(603a) Graphene-Bacteria Interfaces, Porous Liquids and Functionalized 2D Materials for Enhanced Energy Applications

Advancements in material science are driving the next generation of energy devices, leveraging novel techniques to improve efficiency and functionality. This presentation will outline material interfaces and functional groups for energy systems. The talk will start with discussion on the interface between Geobacter sulfurreducens membranes and graphene, where the former induces quantum-capacitance n-doping in reduced graphene oxide (rGO), enhancing electron shuttling. We show that the quantum coupling of rGO with protein-membrane channels increases electron density (3.91 × 10¹² cm⁻²) and raises rGO's in-plane phonon vibration energies by ~5 cm⁻¹. This n-doping boosts electron transfer from the cell membrane to rGO, achieving a net driving potential of 158 meV and a 3-fold power density increase. The second part of the talk will introduce Porous Liquid (PL) as a transformative component for liquid electrolytes in lithium-based batteries. PL's inherent permanent porosity facilitates efficient Li+ ion coordination and transport, significantly boosting electrolyte conductivity.

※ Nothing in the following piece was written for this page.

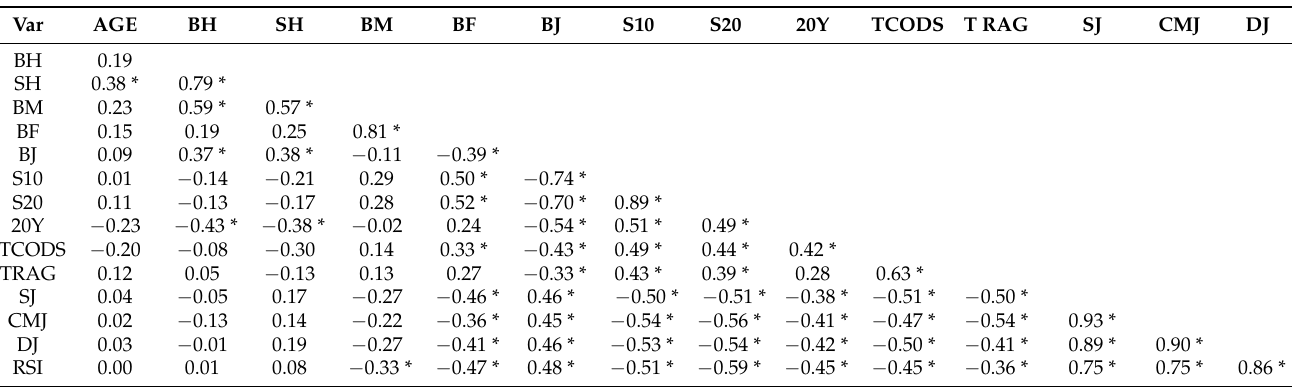
Table 2. Pearson’s moment correlation coefficients between the studied variables for girls.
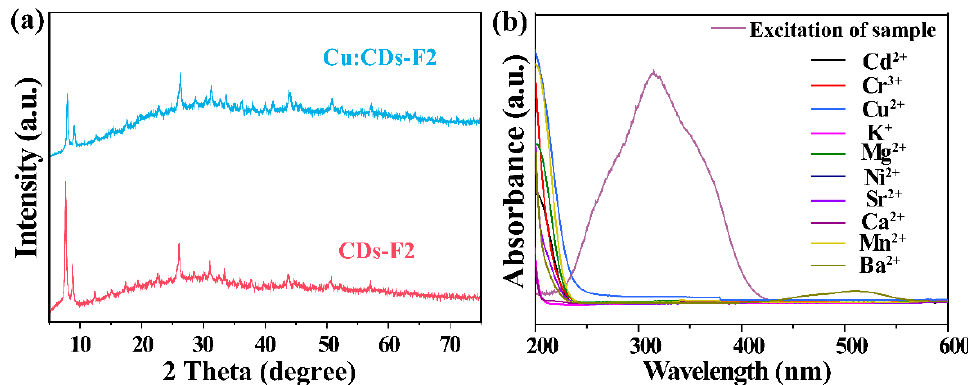
Figure 5. ( a ) PXRD patterns of CDs-F2 before and after sensing the solution of Cu 2+ . ( b ) UV spectra of heavy metals and excitation spectrum of CDs-F2.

This improvement stems from the unique solvation and transport mechanisms within PL, enhancing the overall performance and ionic conductivity of lithium batteries. The final part of the talk will show a novel organometallic functionalization of hexagonal boron nitride (h-BN) using chromium carbonyl vapor. This process establishes η6 bonding, maintaining the lattice's structural integrity while enabling multifunctional coatings. Computational analysis confirms a spontaneous surface reaction (ΔG = -35.50 kcal/mol), facilitating silver nanoparticle growth on h-BN. This functionalization approach leverages h-BN's exceptional thermal and structural properties, opening new avenues for its application in diverse fields requiring robust, conductive, and multifunctional coatings.